Older settlers in U. S. are taller and thinner than recent immigrants.
St Louis, Missouri, | 1104 Chambers Street.
In the 1
There is no doubt in my mind, that the people of every race, gathering in this country, have a tendency to elongate or become taller and thinner I, however, do not attribute this circumstance to the climate, but to the ruling capacity of Americans in general, which is their will-power. The immediate tools of the will-power are the legs and arms of men. Whatever they plan, they have to execute it by the aid of their arms and legs. While in older nations, where reason and reflection predominate, the head gets larger, the legs and arms of will-peoples such, as the Americans, become longer. Americans do things first, and they commense by experimenting, and only afterwards they think the matter over. In the third generations the Germans, more than the French, ressemble the native born Americans of Anglosaxon origin and they become just as tall in most cases. In the first generation the difference is visible to every common observer. When the war broke out various regiments of German born in Germany were formed in this city. They received federal uniforms, made in Eastern manufactories according to the ordinary American sizes. They looked ridiculously absurd, because the uniforms did not fit one man in a hundred. Afterwards I saw various New England Regiments who had received the same sizes of clothing, and they were as fine looking troops as one could see, because their uniforms fitted them well.
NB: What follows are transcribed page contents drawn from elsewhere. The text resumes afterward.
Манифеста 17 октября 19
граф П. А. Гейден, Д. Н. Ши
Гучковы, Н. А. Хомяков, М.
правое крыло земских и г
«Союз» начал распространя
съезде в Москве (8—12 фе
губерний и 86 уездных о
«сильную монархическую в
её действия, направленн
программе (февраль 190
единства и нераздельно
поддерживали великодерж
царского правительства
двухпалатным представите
I beg you to receive this note for what it is worth,— I am not a naturalist by profession, but an amateur student of your works, which gave such a wonderful turn to the modern Welt-Anschauung. I am of German origin, as the idiomatic expressions in this letter will show you, and use my leisure in keeping up with the progress of sciences. Could I be useful to you in any manner, I beg you to honor me by addressing me precise questions, which I will try to answer faithfully. I have reviewed your book in various newspapers and although a work like yours needs no recommendations, I nevertheless believe that my notions are for something in the rapid sale of upwards of 200 copies in this city during the first week after its appearance.
I am, Sir, with great respect and gratitude |
your obedient servant | Chs. L. Bernays, Brevet Lt Colonel
U.S. on the retired list.
Charles Darwin Esq. | England.
- f1 7515.f1Bernays refers to Descent US ed., which was published on 18 February 1871 (New York Daily, 18 February 1871, p. 6); in the English first edition, the statement referred to is in Descent 1: 246.
- f2 7515.f2Bernays refers to the Franco-Prussian war of 1870 to 1871. Many German immigrants settled in and around St Louis in the 1840s and 1850s (Columbia gazetteer of the world s.v. Missouri).
- f3 7515.f3Welt-Anschauung: world-view.
- f4 7515.f4The newspapers have not been identified, but Bernays worked, at times, for the St Louis Anzeiger des Westens and the Republican (Bernays 1912).
- f5 7515.f5CD cited Benjamin Apthorp Gould's Investigations in military and anthropological statistics (B. A. Gould 1869) a number of times in Descent.